Chronic treatment of TE-8105-induced weight loss in DIO mice. (A) Body weight of DIO mice treated with PBS, and 3–100 nmol/kg of semaglutide or TE-8105 every 4 days for 40 days. (B) Body weight change of day 40 vs day 0. (C) Blood glucose levels and (D) % fat and lean mass post-treatment. (E) Percentage of iWAT cells with diameter ≤60 μM (black) and >60 μM (white) after treatment. (F) Total cholesterol and ALT levels post-treatment.
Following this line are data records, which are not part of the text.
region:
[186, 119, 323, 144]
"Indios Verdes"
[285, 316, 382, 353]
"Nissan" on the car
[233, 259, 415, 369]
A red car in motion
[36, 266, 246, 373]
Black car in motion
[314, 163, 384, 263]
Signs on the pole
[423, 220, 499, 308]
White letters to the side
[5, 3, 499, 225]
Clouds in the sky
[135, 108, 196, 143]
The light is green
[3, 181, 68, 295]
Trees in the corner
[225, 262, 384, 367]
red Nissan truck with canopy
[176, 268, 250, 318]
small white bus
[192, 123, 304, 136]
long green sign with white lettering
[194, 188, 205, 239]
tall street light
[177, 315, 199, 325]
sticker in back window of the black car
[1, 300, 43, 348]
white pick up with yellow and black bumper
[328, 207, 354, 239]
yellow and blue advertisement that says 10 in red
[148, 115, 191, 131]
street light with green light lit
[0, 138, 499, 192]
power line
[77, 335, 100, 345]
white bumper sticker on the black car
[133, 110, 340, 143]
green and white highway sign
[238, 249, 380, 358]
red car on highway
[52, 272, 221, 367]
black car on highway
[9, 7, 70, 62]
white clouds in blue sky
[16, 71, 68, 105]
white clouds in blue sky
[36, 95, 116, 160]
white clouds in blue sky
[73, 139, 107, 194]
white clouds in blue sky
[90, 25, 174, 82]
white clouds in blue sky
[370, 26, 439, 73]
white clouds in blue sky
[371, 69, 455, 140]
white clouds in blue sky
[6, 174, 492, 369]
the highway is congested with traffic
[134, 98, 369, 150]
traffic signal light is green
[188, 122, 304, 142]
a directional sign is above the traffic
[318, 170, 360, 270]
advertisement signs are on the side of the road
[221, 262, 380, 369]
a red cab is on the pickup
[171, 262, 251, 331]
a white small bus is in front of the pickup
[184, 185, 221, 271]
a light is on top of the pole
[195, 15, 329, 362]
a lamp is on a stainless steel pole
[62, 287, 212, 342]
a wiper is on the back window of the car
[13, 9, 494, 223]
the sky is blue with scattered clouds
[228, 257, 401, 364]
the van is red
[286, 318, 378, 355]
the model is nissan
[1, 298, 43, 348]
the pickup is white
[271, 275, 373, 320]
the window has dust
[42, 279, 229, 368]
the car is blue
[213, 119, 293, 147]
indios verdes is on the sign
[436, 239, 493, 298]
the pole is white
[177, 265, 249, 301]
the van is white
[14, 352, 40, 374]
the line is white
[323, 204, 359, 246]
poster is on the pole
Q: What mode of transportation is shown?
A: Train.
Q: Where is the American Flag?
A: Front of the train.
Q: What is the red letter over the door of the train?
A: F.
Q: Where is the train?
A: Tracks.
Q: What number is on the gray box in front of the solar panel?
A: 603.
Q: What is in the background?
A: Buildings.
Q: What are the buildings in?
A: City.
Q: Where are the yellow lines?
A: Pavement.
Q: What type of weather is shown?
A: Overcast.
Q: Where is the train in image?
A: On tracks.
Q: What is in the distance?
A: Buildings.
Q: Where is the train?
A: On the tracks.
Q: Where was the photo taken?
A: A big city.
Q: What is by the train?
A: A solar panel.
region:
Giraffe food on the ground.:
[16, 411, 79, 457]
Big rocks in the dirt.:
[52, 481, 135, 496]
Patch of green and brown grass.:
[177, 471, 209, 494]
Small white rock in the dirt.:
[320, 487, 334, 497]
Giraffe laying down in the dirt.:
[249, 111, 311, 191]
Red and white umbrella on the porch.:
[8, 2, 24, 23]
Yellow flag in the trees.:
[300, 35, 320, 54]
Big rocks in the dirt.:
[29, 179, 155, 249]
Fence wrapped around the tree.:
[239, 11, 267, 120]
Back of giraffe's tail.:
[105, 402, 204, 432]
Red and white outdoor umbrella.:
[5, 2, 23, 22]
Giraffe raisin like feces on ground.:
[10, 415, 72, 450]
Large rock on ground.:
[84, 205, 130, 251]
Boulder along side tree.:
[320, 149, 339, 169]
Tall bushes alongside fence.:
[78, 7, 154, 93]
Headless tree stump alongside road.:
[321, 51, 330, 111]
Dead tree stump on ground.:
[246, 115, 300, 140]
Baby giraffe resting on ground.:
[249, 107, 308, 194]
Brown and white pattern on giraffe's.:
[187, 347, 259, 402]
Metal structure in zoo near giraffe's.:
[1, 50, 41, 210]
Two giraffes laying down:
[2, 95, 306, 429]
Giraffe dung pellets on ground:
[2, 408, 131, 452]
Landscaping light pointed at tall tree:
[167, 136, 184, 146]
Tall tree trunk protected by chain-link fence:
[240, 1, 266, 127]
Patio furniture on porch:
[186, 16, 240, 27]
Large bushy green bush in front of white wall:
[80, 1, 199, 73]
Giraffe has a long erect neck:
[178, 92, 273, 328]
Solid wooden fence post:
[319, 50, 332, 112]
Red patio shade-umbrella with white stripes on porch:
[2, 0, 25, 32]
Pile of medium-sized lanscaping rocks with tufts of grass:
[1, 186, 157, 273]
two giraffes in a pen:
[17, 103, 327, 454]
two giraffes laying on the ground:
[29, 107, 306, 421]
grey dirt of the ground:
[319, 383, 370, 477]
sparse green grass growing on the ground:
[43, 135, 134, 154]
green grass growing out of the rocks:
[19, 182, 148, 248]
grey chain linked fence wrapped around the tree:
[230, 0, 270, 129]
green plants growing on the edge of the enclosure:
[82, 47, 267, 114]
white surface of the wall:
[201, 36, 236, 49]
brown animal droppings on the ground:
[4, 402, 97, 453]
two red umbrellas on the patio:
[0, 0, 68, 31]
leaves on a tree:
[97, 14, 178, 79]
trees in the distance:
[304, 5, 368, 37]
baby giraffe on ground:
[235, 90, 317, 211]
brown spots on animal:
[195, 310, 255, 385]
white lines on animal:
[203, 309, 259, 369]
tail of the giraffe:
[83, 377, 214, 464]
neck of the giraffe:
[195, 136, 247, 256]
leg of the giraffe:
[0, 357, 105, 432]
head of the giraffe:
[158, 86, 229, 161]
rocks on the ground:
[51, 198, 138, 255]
Data shown as mean ± SEM and analyzed using ANOVA with multiple comparisons; *p < 0.05, **p < 0.01, ***p < 0.001, ****p < 0.0001.

Figure 6

Chronic treatment of TE-8105-induced weight loss in GAN-DIO-NASH mice. (A) Body weight of GAN-DIO-NASH mice treated daily with PBS, semaglutide (5 or 30 nmol/kg), or TE-8105 (5, 10, 30 nmol/kg) for 10 weeks. (B) Body weight change from day 0 to day 70. (C) Fat mass and (D) ALT levels of mice on days 0 and 70. (E) H&E staining of liver; 20× magnification. (F) Liver triglyceride levels post-treatment. Data shown as mean ± SEM. ANOVA with multiple comparisons for (B) and (F), Student’s t test for (C) and (D). *p < 0.05, **p < 0.01, ***p < 0.001, ****p < 0.0001.